The Chinese Nationalist Party (KMT) is to challenge the constitutionality of the government’s military pension reform act at the Council of Grand Justices, party chairman Wu Den-yih (吳敦義) said yesterday.
The Legislative Yuan on Wednesday night passed amendments to the Act of Military Service for Officers and Noncommissioned Officers of the Armed Forces (陸海空軍軍官士官服役條例) in a vote split along partisan lines.
The act is expected to take effect on July 1, alongside changes to the pension schemes for civil servants and public-school teachers.
Photo: Liao Chen-huei, Taipei Times
Wu issued a statement to blast Democratic Progressive Party (DPP) lawmakers for passing the amendments “roughly and in the dead of night.”
“Social unrest and chaos” are to ensue from the party’s decision to ram the pension reform plan through the legislature, Wu said, adding that it must “take absolute responsibility” for the legislation’s effects.
The cutbacks to pension payouts and benefits violates the right to property as stipulated by Article 15 of the Constitution and the legal principles of making no retroactive laws and legitimate expectation, he said.
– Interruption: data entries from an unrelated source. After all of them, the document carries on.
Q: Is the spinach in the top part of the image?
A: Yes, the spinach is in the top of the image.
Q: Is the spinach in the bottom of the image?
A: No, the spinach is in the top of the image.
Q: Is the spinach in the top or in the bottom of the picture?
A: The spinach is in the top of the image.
The KMT and its organizations at the county and city levels are to facilitate raising constitutional challenges to the pension reforms, he said.
“The KMT must defend the rights and dignity of retired public employees,” Wu said.
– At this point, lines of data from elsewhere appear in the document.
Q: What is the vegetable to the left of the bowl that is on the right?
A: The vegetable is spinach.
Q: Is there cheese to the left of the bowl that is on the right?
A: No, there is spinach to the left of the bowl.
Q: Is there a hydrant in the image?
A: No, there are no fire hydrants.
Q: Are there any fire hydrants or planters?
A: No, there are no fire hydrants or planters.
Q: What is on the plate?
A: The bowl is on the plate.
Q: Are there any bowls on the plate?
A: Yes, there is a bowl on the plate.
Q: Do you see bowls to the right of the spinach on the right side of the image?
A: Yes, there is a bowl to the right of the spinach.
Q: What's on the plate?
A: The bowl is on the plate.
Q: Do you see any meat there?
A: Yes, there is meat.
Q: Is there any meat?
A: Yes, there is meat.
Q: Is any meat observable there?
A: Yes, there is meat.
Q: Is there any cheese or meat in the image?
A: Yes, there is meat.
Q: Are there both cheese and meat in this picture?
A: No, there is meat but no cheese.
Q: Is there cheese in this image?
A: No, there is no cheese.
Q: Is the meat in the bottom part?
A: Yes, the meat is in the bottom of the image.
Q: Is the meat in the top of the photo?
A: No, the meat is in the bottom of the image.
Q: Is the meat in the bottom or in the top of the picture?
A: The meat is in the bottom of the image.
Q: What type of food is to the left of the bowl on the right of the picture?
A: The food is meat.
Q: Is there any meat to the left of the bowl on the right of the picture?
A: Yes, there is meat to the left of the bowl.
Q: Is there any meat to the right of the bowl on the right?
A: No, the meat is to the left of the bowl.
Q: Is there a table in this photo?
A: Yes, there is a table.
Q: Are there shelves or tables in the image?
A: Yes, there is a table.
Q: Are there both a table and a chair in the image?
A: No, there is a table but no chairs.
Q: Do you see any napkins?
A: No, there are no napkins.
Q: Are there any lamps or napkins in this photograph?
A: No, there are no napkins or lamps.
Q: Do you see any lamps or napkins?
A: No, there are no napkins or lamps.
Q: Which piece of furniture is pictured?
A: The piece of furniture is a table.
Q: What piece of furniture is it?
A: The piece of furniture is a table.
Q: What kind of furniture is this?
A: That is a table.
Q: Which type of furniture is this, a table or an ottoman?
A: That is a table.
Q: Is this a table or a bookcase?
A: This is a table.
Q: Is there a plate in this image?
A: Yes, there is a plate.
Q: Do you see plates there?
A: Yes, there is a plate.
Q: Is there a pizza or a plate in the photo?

The government-operated Public Service Pension, Postal Savings, Labor Insurance and Labor Pension funds have been plagued by low rates of return, he said, adding that the DPP must do better.
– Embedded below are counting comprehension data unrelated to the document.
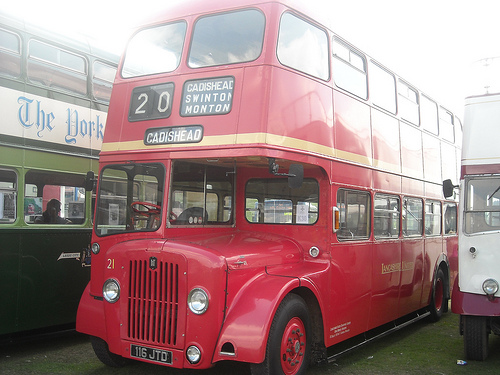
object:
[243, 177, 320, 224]
winshield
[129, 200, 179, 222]
wheel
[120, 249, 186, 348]
grill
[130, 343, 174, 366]
license plate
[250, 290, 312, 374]
wheel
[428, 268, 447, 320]
wheel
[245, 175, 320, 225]
window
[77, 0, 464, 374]
bus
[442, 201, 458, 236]
window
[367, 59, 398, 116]
window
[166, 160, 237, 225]
window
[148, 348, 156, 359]
letters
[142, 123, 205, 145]
sign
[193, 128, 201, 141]
letters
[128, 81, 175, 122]
sign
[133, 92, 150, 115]
numerals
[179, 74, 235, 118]
sign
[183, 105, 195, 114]
letters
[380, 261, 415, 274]
lettering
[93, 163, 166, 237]
window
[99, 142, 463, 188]
trim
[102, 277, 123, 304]
headlight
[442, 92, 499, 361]
bus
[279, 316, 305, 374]
rim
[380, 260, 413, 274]
writing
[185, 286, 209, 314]
headlights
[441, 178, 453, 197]
mirror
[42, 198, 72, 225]
person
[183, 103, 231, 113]
destination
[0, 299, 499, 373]
ground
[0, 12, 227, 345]
bus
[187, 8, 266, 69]
window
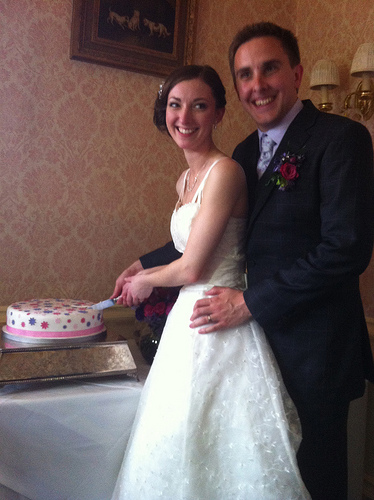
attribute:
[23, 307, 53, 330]
stars — colored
As of April, the Public Service Pension Fund made a profit of NT$442 million (US$14.59 million), or a rate of return of 0.082 percent, while the Labor Pension Fund was 0.41 percent in the red, he said.
The government should alleviate fiscal pressures by improving the performance of pension funds, instead of transferring economic pain to veterans, civil servants, police officers and teachers in the name of reform, he said.
The Singaporean model of pension fund management should be considered as a way to improve the funds’ performance, he said.
The DPP should prioritize economic development and social harmony, as bettering the nation’s economic performance would raise all boats, Wu said, calling on it to suspend “political strife and squabbling that are detrimental to the nation.”